A totally unique release
Mick Sleeper, Oct 01, 2007
Wayne Jobson has led an interesting life. Born in Jamaica, his extended family have played crucial "behind the scene" roles in Jamaican music: his cousin Dickie Jobson formed Island Records with Chris Blackwell and his cousin Diane Jobson was Bob Marley's lawyer for many years. Encouraged by Bob Marley and Peter Tosh, young Wayne took a few small steps into the music business. He formed the bands Little Madness and Native, recording a handful of songs that have remained obscure and mostly unreleased. In 1977, Jobson found himself at the Black Ark studio where Lee Perry's flamboyant command of the mixing board made a strong impression. Jobson nervously told Perry that he had some songs to sing, and Perry immediately took a shine to him. The result was six melancholy songs that were never released. On the one hand, this is puzzling given the strength of the material. On the other hand, Jobson's abstract lyrics and Perry's sullen arrangements ensured that these songs would never be hits. For an average reggae fan, Rockstone is going to be too dark and brooding; for serious Lee Perry fans, it's a revelation. Reminiscent of the equally austere Ras Michael recordings that resulted in Love Thy Neighbour, these are austere songs of sadness that smoulder and sizzle with the trademark Black Ark sound. A totally unique release.
Rockstone Natives
jackie, Oct 11, 2007
Absolutely amazing!!! - many thanks to pressure sounds for releasing this gem...
peace & love
Miss Jackie
It's a deep experience
Prof B, Oct 18, 2007
It has been an interesting few months for Upsetter fanatics, intent on picking up minor and lost classics from the Black Ark period -- First Makasound dug up the commendable Slickers record ( John Martyn also cut versions to some of the songs interestingly enough ), and now Pressure Sounds have re released the intriguing Native "Rock stone" album.
If you want something unusual, fresh, a serious departure from "roots by numbers" , this eerie album will fascinate -- it is spacious, psychotropic and hallucinatory, with deep lyrical metaphor, all musical conventions set free by the classic Gnostic Black Ark treatment.

MATERIAL>
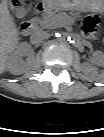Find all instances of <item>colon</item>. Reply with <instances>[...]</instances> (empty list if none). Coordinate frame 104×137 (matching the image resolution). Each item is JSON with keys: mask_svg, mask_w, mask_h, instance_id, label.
<instances>
[{"mask_svg": "<svg viewBox=\"0 0 104 137\" xmlns=\"http://www.w3.org/2000/svg\"><path fill=\"white\" fill-rule=\"evenodd\" d=\"M9 4L12 8H18L21 5V2L20 0H9ZM98 25L99 19L96 15H87L84 20L83 31L86 35L91 36L95 33Z\"/></svg>", "mask_w": 104, "mask_h": 137, "instance_id": "1", "label": "colon"}]
</instances>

ACTIONS TO TAKE>
• A. Give the author and date of each review in the Rockstone reviews.
• B. Write the next part of the Rockstone reviews, continuing from their final sentence.

TASK RESPONSES>
• A.
- Mick Sleeper, Oct 01, 2007
- jackie, Oct 11, 2007
- Prof B, Oct 18, 2007

• B.
Native had the following to say about the period with Scratch -- "One night in August 1977 Boris Gardiner took me on a trip to see Lee 'Scratch' Perry at his Black Ark Studio....The Black Ark was like a medieval space station with Scratch at the controls voicing the U.K. artist Robert Palmer. I watched in amazement as Scratch drove the mixing board ( and )extracted his mystical sound. ( All Lee Perry had was a ) little four track machine -- so you can be sure that it was the MAN and not the machine that was creating the magic here!"
The opener, "Rockstone" has a deep garage psyche vocal melody. A cyclical cymbal sound reminiscent of "A Love Supreme" gives the tune space to breathe, lifting the composition higher than the claustrophobic lyrics' preoccupations, centring as they do around tales of prisons,cloisters,loneliness,seclusion,sun beaten arid places and persecution.
"Black Tracks Version" sounds very similar to dark and wintry mid 70's inner city UK dub -- Think echoes of Mackabee's UK production, "Nation Fiddler" on the Congo's label.
"In a Strange Land" opens with an Elvin Jones style cymbal shimmer, before plunging into a narrative of bleak alienation and isolation in a composition that has echoes of a Byrds melody -- perhaps the free spirited, anarchistic "Wasn't Born to Follow."
"Late September in May" is full on psychotropic mournful and rainy psychedelia, with edges of PIL's "Metal Box" period.
"King Solomon's Mines" is Fela Kuti in collision with Krautrockers Magma and Holger Czukay, with a dash of Cymande's "The Message" and "Bra."
"In the Land of Make Believe" is Black Ark's take on serious Prog Rock freakiness, with a cosmic lyric, bringing to mind an overcast day in Ladbroke Grove circa mid 70's .
The whole album just gets weirder and weirder -- "Meet Mr Nobody", with its loneliness and sense of urban separation reminds the listener of a nightmarish take on Turgenev's "Diary of a Superfluous Man" -- take in the lyrics, which are pure Kafka and Gogol's "diary of a Madman"
"Well, Mr nobody -- do you think you've been convicted in this trial ( with ) faceless names in every file. Look at all the people, with their names and their careers -- saved from all the poverty -- yet hounded by its fears. "
The version to the tune closes the album with pure psyche roots garage rock oblivion, Black Ark style.
Native's music is indispensable, deeply weird, heady music.If you are a roots purist, with a conventional, strictly orthodox mind -- it may not interest.
But if you are willing to check out uncharted, even Gnostic territories, it's a deep experience.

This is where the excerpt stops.